┌──

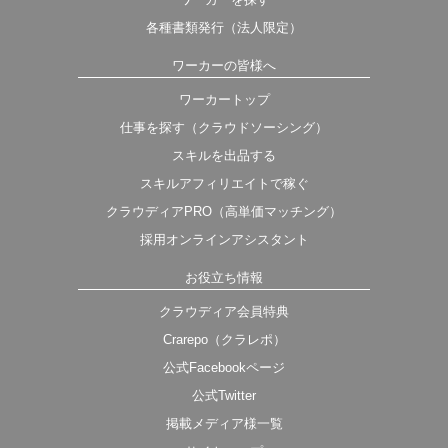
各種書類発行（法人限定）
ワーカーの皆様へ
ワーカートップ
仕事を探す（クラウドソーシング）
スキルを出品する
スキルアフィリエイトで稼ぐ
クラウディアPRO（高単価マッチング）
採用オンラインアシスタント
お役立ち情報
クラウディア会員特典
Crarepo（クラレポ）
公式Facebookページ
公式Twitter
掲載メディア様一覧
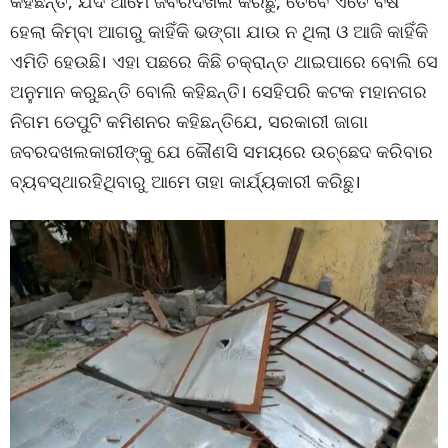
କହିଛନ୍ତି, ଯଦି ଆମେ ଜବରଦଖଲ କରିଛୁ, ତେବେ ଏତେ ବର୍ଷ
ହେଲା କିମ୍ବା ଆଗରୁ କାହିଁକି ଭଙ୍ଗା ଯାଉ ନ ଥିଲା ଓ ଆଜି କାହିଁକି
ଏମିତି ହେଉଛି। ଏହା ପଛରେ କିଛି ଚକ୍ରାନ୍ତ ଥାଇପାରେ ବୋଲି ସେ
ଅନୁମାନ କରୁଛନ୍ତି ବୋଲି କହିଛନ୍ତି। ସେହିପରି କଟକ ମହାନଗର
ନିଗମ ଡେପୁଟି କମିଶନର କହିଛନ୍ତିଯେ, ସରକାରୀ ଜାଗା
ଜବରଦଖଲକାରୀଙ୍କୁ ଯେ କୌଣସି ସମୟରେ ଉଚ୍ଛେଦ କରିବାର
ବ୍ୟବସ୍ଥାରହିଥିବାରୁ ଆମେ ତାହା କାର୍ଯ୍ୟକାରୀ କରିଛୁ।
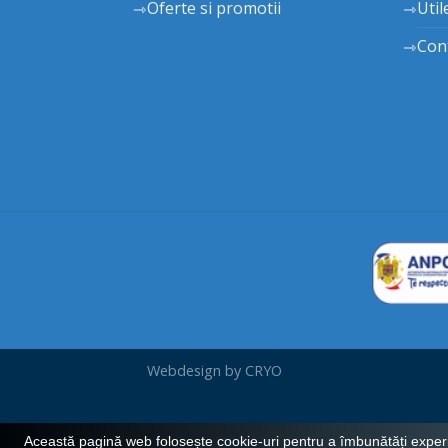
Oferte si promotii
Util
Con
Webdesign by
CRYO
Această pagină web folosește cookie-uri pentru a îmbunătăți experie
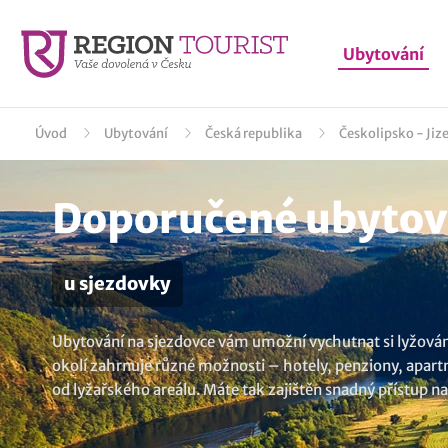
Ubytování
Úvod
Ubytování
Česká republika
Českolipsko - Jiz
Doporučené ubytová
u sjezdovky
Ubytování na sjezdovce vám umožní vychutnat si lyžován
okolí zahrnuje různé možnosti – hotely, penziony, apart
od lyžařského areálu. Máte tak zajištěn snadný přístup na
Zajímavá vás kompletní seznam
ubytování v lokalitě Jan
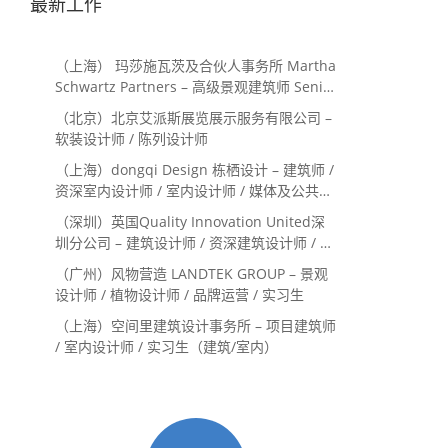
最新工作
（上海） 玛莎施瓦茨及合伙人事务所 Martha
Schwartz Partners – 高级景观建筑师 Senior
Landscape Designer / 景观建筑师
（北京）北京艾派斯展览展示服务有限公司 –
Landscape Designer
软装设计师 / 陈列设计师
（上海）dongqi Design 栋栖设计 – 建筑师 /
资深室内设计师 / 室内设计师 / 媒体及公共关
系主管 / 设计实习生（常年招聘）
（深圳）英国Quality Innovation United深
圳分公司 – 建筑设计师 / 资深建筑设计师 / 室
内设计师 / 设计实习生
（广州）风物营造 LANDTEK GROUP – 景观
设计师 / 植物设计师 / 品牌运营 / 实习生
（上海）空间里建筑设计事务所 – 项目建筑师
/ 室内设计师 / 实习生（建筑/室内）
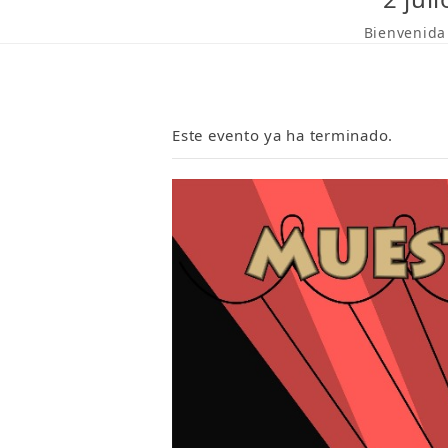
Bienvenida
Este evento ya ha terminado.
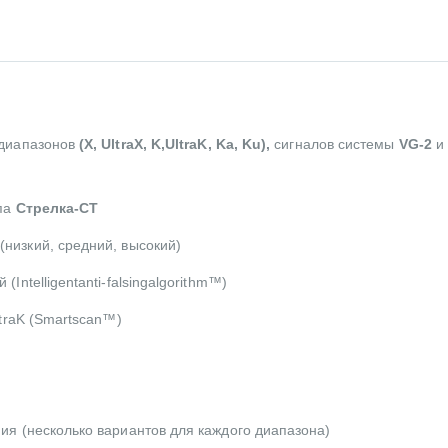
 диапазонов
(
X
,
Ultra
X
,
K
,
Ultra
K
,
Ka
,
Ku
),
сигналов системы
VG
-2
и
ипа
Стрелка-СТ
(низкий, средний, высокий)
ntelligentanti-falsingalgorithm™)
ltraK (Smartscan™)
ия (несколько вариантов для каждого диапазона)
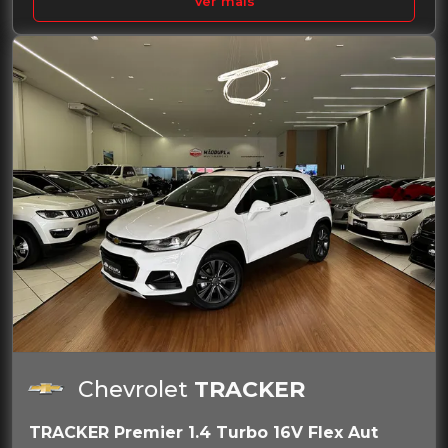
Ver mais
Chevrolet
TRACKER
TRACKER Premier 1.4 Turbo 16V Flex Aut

└──

Leaving out the pictures, repeat all the entries exactly as they stand.

各種書類発行（法人限定）
ワーカーの皆様へ
ワーカートップ
仕事を探す（クラウドソーシング）
スキルを出品する
スキルアフィリエイトで稼ぐ
クラウディアPRO（高単価マッチング）
採用オンラインアシスタント
お役立ち情報
クラウディア会員特典
Crarepo（クラレポ）
公式Facebookページ
公式Twitter
掲載メディア様一覧
କହିଛନ୍ତି, ଯଦି ଆମେ ଜବରଦଖଲ କରିଛୁ, ତେବେ ଏତେ ବର୍ଷ
ହେଲା କିମ୍ବା ଆଗରୁ କାହିଁକି ଭଙ୍ଗା ଯାଉ ନ ଥିଲା ଓ ଆଜି କାହିଁକି
ଏମିତି ହେଉଛି। ଏହା ପଛରେ କିଛି ଚକ୍ରାନ୍ତ ଥାଇପାରେ ବୋଲି ସେ
ଅନୁମାନ କରୁଛନ୍ତି ବୋଲି କହିଛନ୍ତି। ସେହିପରି କଟକ ମହାନଗର
ନିଗମ ଡେପୁଟି କମିଶନର କହିଛନ୍ତିଯେ, ସରକାରୀ ଜାଗା
ଜବରଦଖଲକାରୀଙ୍କୁ ଯେ କୌଣସି ସମୟରେ ଉଚ୍ଛେଦ କରିବାର
ବ୍ୟବସ୍ଥାରହିଥିବାରୁ ଆମେ ତାହା କାର୍ଯ୍ୟକାରୀ କରିଛୁ।
Oferte si promotii
Util
Con
Webdesign by
CRYO
Această pagină web folosește cookie-uri pentru a îmbunătăți experie
Ubytování
Úvod
Ubytování
Česká republika
Českolipsko - Jiz
Doporučené ubytová
u sjezdovky
Ubytování na sjezdovce vám umožní vychutnat si lyžován
okolí zahrnuje různé možnosti – hotely, penziony, apart
od lyžařského areálu. Máte tak zajištěn snadný přístup na
Zajímavá vás kompletní seznam
ubytování v lokalitě Jan
最新工作
（上海） 玛莎施瓦茨及合伙人事务所 Martha
Schwartz Partners – 高级景观建筑师 Senior
Landscape Designer / 景观建筑师
（北京）北京艾派斯展览展示服务有限公司 –
Landscape Designer
软装设计师 / 陈列设计师
（上海）dongqi Design 栋栖设计 – 建筑师 /
资深室内设计师 / 室内设计师 / 媒体及公共关
系主管 / 设计实习生（常年招聘）
（深圳）英国Quality Innovation United深
圳分公司 – 建筑设计师 / 资深建筑设计师 / 室
内设计师 / 设计实习生
（广州）风物营造 LANDTEK GROUP – 景观
设计师 / 植物设计师 / 品牌运营 / 实习生
（上海）空间里建筑设计事务所 – 项目建筑师
/ 室内设计师 / 实习生（建筑/室内）
Bienvenida
Este evento ya ha terminado.
 диапазонов
(
X
,
Ultra
X
,
K
,
Ultra
K
,
Ka
,
Ku
),
сигналов системы
VG
-2
и
ипа
Стрелка-СТ
(низкий, средний, высокий)
ntelligentanti-falsingalgorithm™)
ltraK (Smartscan™)
ия (несколько вариантов для каждого диапазона)
Ver mais
Chevrolet
TRACKER
TRACKER Premier 1.4 Turbo 16V Flex Aut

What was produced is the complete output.